Which lines of the listing below contain the word "pour"? Pull out each such line and copy it whole.
..........
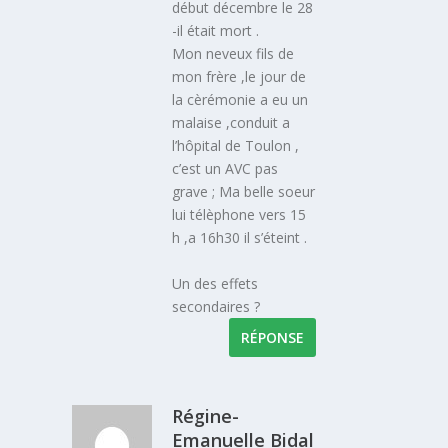
début décembre le 28
-il était mort .
Mon neveux fils de
mon frère ,le jour de
la cèrémonie a eu un
malaise ,conduit a
l’hôpital de Toulon ,
c’est un AVC pas
grave ; Ma belle soeur
lui télèphone vers 15
h ,a 16h30 il s’éteint .
Un des effets
secondaires ?
RÉPONSE
Régine-
Emanuelle Bidal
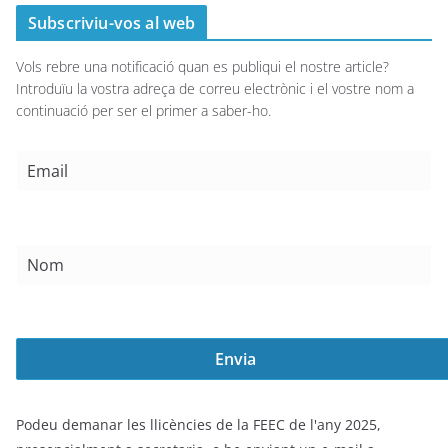
Subscriviu-vos al web
Vols rebre una notificació quan es publiqui el nostre article?
Introduïu la vostra adreça de correu electrònic i el vostre nom a
continuació per ser el primer a saber-ho.
Podeu demanar les llicències de la FEEC de l'any 2025,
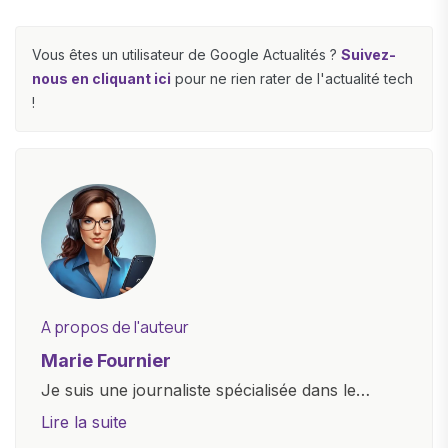
Vous êtes un utilisateur de Google Actualités ?
Suivez-
nous en cliquant ici
pour ne rien rater de l'actualité tech
!
A propos de l'auteur
Marie Fournier
Je suis une journaliste spécialisée dans le
domaine de la technologie, travaillant pour un
Lire la suite
site d'actualité de premier plan. Mon expertise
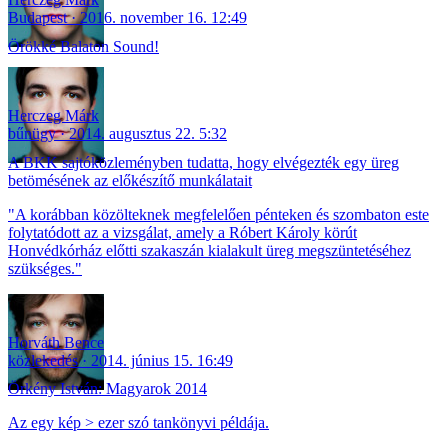
Budapest
2016. november 16. 12:49
Örökké Balaton Sound!
Herczeg Márk
bűnügy
2014. augusztus 22. 5:32
A BKK sajtóközleményben tudatta, hogy elvégezték egy üreg
betömésének az előkészítő munkálatait
"A korábban közölteknek megfelelően pénteken és szombaton este
folytatódott az a vizsgálat, amely a Róbert Károly körút
Honvédkórház előtti szakaszán kialakult üreg megszüntetéséhez
szükséges."
Horváth Bence
közlekedés
2014. június 15. 16:49
Örkény István: Magyarok 2014
Az egy kép > ezer szó tankönyvi példája.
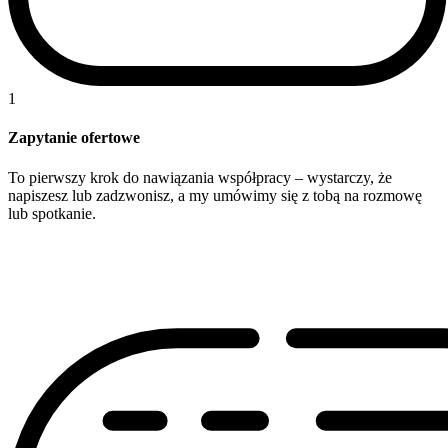
1
Zapytanie ofertowe
To pierwszy krok do nawiązania współpracy – wystarczy, że
napiszesz lub zadzwonisz, a my umówimy się z tobą na rozmowę
lub spotkanie.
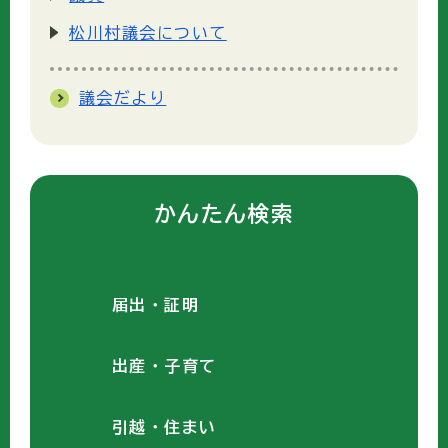
松川村議会について
議会だより
かんたん検索
届出・証明
出産・子育て
引越・住まい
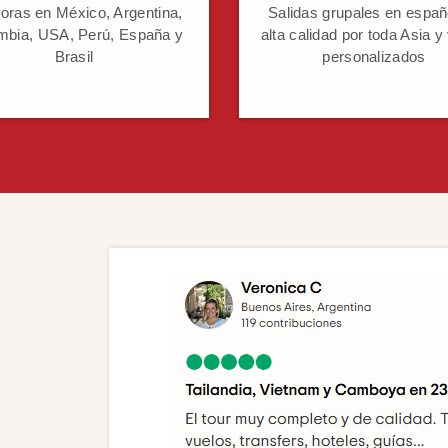
oras en México, Argentina,
Salidas grupales en españ
mbia, USA, Perú, España y
alta calidad por toda Asia y
Brasil
personalizados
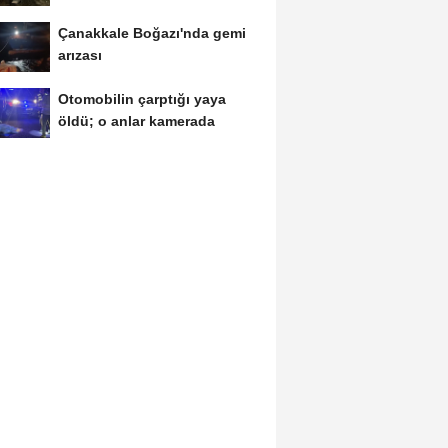
1...
Çanakkale Boğazı'nda gemi
arızası
Otomobilin çarptığı yaya
öldü; o anlar kamerada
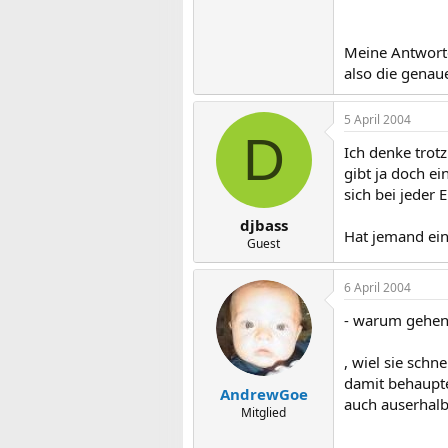
Meine Antworte
also die genau
5 April 2004
D
Ich denke trot
gibt ja doch e
sich bei jeder 
djbass
Hat jemand ein
Guest
6 April 2004
- warum gehen 
, wiel sie sch
damit behaupte
AndrewGoe
auch auserhalb
Mitglied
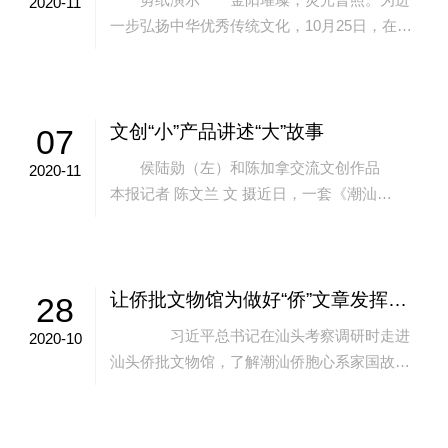
2020-11
一步弘扬中华优秀传统文化，10月25日，在中
华妈祖文化交流协会等单位指导下，妈祖羽化
升天1033周年纪念大会暨国家级非遗...
文创“小”产品讲述“大”故事
07
侯陆勋（左）和陈加拿交流文创作品
2020-11
本报记者 陈文兰 文 摄近日，一套《潮汕
记“疫”》文创礼盒崭新亮相，盒中“特刊”“手账
本”“主题IP公仔”“潮汕茶罐”等...
让侨批文物馆为做好“侨”文章发挥更大作用
28
习近平总书记在汕头考察调研时走进
2020-10
汕头侨批文物馆，了解潮汕侨胞心系家国故
土、支持祖国和家乡建设的历史。这让潮汕历
史文化研究中心的干部职工受到极大地鼓舞，
连...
..........
# Solution to this exercise:
pour ne rien rater de l'actualité tech
domaine de la technologie, travaillant pour un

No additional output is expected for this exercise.